**To do:**
Turn the lines of text in the records below into a JSON list of strings, one string per line, leaving out blank lines.

**Data records:**
● ● ● ● ●

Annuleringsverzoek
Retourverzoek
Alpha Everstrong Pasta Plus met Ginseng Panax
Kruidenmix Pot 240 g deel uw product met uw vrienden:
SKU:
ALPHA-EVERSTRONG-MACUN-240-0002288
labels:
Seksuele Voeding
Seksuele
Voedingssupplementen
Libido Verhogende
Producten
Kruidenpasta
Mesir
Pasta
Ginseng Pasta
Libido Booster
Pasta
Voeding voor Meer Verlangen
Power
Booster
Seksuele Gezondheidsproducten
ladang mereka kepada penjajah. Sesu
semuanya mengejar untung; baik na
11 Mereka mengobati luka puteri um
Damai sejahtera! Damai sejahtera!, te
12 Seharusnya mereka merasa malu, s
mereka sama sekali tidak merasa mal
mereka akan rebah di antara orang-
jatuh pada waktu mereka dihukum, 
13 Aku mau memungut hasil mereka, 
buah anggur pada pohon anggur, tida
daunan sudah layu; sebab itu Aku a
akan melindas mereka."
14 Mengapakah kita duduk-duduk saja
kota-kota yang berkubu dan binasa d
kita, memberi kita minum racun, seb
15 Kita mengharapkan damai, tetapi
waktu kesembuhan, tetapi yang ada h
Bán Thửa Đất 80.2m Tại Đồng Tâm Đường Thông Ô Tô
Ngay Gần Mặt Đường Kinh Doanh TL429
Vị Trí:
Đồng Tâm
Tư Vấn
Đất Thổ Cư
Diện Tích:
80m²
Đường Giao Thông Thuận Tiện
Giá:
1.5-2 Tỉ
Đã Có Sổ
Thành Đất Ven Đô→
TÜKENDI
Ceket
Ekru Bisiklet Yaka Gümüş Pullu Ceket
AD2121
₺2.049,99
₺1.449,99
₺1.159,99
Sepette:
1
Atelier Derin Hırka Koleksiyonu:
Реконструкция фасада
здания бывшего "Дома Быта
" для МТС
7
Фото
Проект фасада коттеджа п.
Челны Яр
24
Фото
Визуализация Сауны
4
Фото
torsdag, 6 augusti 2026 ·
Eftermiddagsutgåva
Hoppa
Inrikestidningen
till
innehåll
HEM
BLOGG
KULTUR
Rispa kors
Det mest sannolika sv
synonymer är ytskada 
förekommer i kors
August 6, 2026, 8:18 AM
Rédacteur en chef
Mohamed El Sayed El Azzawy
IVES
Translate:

● ● ● ● ●

**Result below:**
[
  "Annuleringsverzoek",
  "Retourverzoek",
  "Alpha Everstrong Pasta Plus met Ginseng Panax",
  "Kruidenmix Pot 240 g deel uw product met uw vrienden:",
  "SKU:",
  "ALPHA-EVERSTRONG-MACUN-240-0002288",
  "labels:",
  "Seksuele Voeding",
  "Seksuele",
  "Voedingssupplementen",
  "Libido Verhogende",
  "Producten",
  "Kruidenpasta",
  "Mesir",
  "Pasta",
  "Ginseng Pasta",
  "Libido Booster",
  "Pasta",
  "Voeding voor Meer Verlangen",
  "Power",
  "Booster",
  "Seksuele Gezondheidsproducten",
  "ladang mereka kepada penjajah. Sesu",
  "semuanya mengejar untung; baik na",
  "11 Mereka mengobati luka puteri um",
  "Damai sejahtera! Damai sejahtera!, te",
  "12 Seharusnya mereka merasa malu, s",
  "mereka sama sekali tidak merasa mal",
  "mereka akan rebah di antara orang-",
  "jatuh pada waktu mereka dihukum, ",
  "13 Aku mau memungut hasil mereka, ",
  "buah anggur pada pohon anggur, tida",
  "daunan sudah layu; sebab itu Aku a",
  "akan melindas mereka.\"",
  "14 Mengapakah kita duduk-duduk saja",
  "kota-kota yang berkubu dan binasa d",
  "kita, memberi kita minum racun, seb",
  "15 Kita mengharapkan damai, tetapi",
  "waktu kesembuhan, tetapi yang ada h",
  "Bán Thửa Đất 80.2m Tại Đồng Tâm Đường Thông Ô Tô",
  "Ngay Gần Mặt Đường Kinh Doanh TL429",
  "Vị Trí:",
  "Đồng Tâm",
  "Tư Vấn",
  "Đất Thổ Cư",
  "Diện Tích:",
  "80m²",
  "Đường Giao Thông Thuận Tiện",
  "Giá:",
  "1.5-2 Tỉ",
  "Đã Có Sổ",
  "Thành Đất Ven Đô→",
  "TÜKENDI",
  "Ceket",
  "Ekru Bisiklet Yaka Gümüş Pullu Ceket",
  "AD2121",
  "₺2.049,99",
  "₺1.449,99",
  "₺1.159,99",
  "Sepette:",
  "1",
  "Atelier Derin Hırka Koleksiyonu:",
  "Реконструкция фасада",
  "здания бывшего \"Дома Быта",
  "\" для МТС",
  "7",
  "Фото",
  "Проект фасада коттеджа п.",
  "Челны Яр",
  "24",
  "Фото",
  "Визуализация Сауны",
  "4",
  "Фото",
  "torsdag, 6 augusti 2026 ·",
  "Eftermiddagsutgåva",
  "Hoppa",
  "Inrikestidningen",
  "till",
  "innehåll",
  "HEM",
  "BLOGG",
  "KULTUR",
  "Rispa kors",
  "Det mest sannolika sv",
  "synonymer är ytskada ",
  "förekommer i kors",
  "August 6, 2026, 8:18 AM",
  "Rédacteur en chef",
  "Mohamed El Sayed El Azzawy",
  "IVES",
  "Translate:"
]